I'm sorry, but I will omit the explanation of horse racing terms. I think people who are interested in horse racing are reading it.
Information published on netkeiba.com (information obtained by scraping) There are various pedigrees, running times, mileage, etc. As a premise, scraped data is used as a model as it is I don't expect anything when I fit it. Information needs to be sorted, organized and analyzed.
Before deciding on a data analysis policy, first as a hypothesis
** There were various things from the start of the race to the last straight line, but the horse ran with all the remaining power in 3 halon uphill. The order of arrival is decided in the order of passing the goal **
will do. This may seem obvious, but it narrows down the information to consider. The data I use to proceed with the analysis are:
·lap time → Evaluate the pace of the entire race and the grade of the race ・ Race type turf or dirt / distance → Subdivide many types of races
Data for each horse ・ Order of passing corners for each horse, 3f time up → Classification of leg quality, evaluation of the last straight line in horses of the same leg quality
Supplement 1: Jockey, horse name, pedigree, frame order, running time, etc. are not considered Supplement 2: Make debut race is not included in the analysis because it does not consider pedigree and jockey.
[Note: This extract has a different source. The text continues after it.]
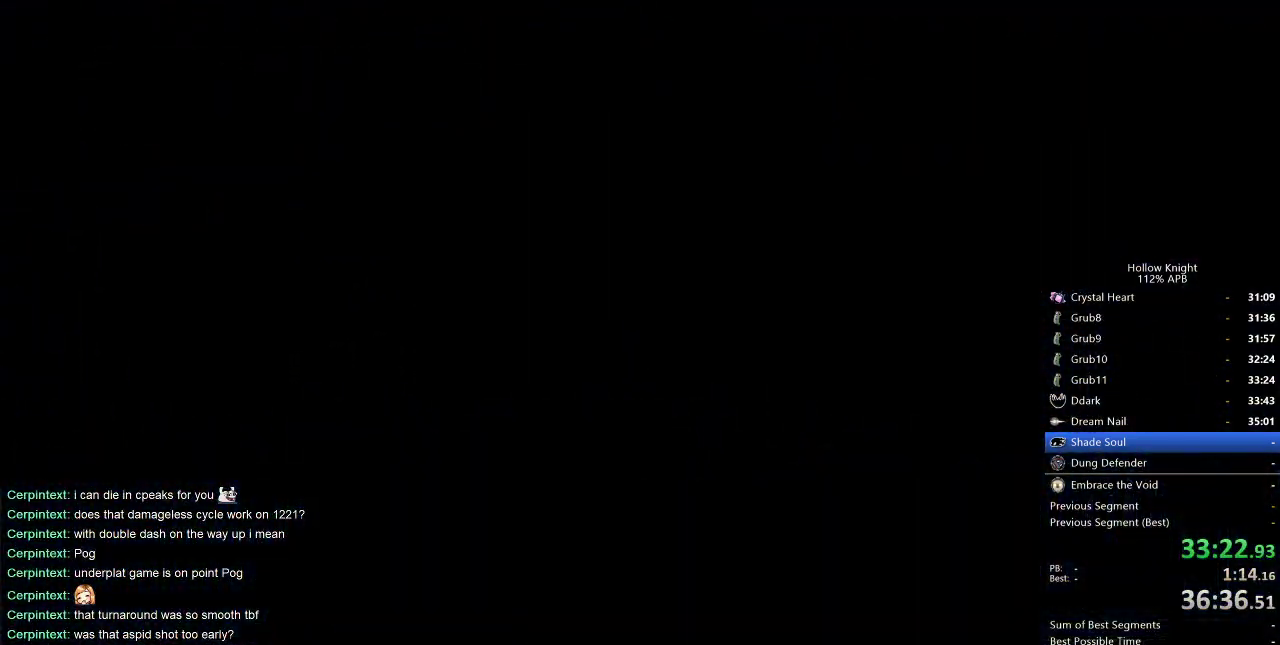
{"keys": [], "events": []}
That's a long but preface.
Now, let's create training data for AI to predict the race. Even if you create data for lower horses, it is useless because it does not get involved in the betting ticket. Create data with 1 to 6 horses in past races.
Example: scr.csv train.csv
Just a few lines.
Row data scraped by scr. Train calculated such as tidying up and standard deviation (training data) Even if it is troublesome, write out a new csv file firmly.
If you create the training data properly, you will get good results without having to mess with the model parameters. I'm playing with it.
With the data derived using this model, I was able to buy a 4-horse box and hit the horse single and the triple single. Forecast published on a certain central horse racing prediction site
Even in the race I removed, I think I was able to make a reasonably good one, with two of them in the third place.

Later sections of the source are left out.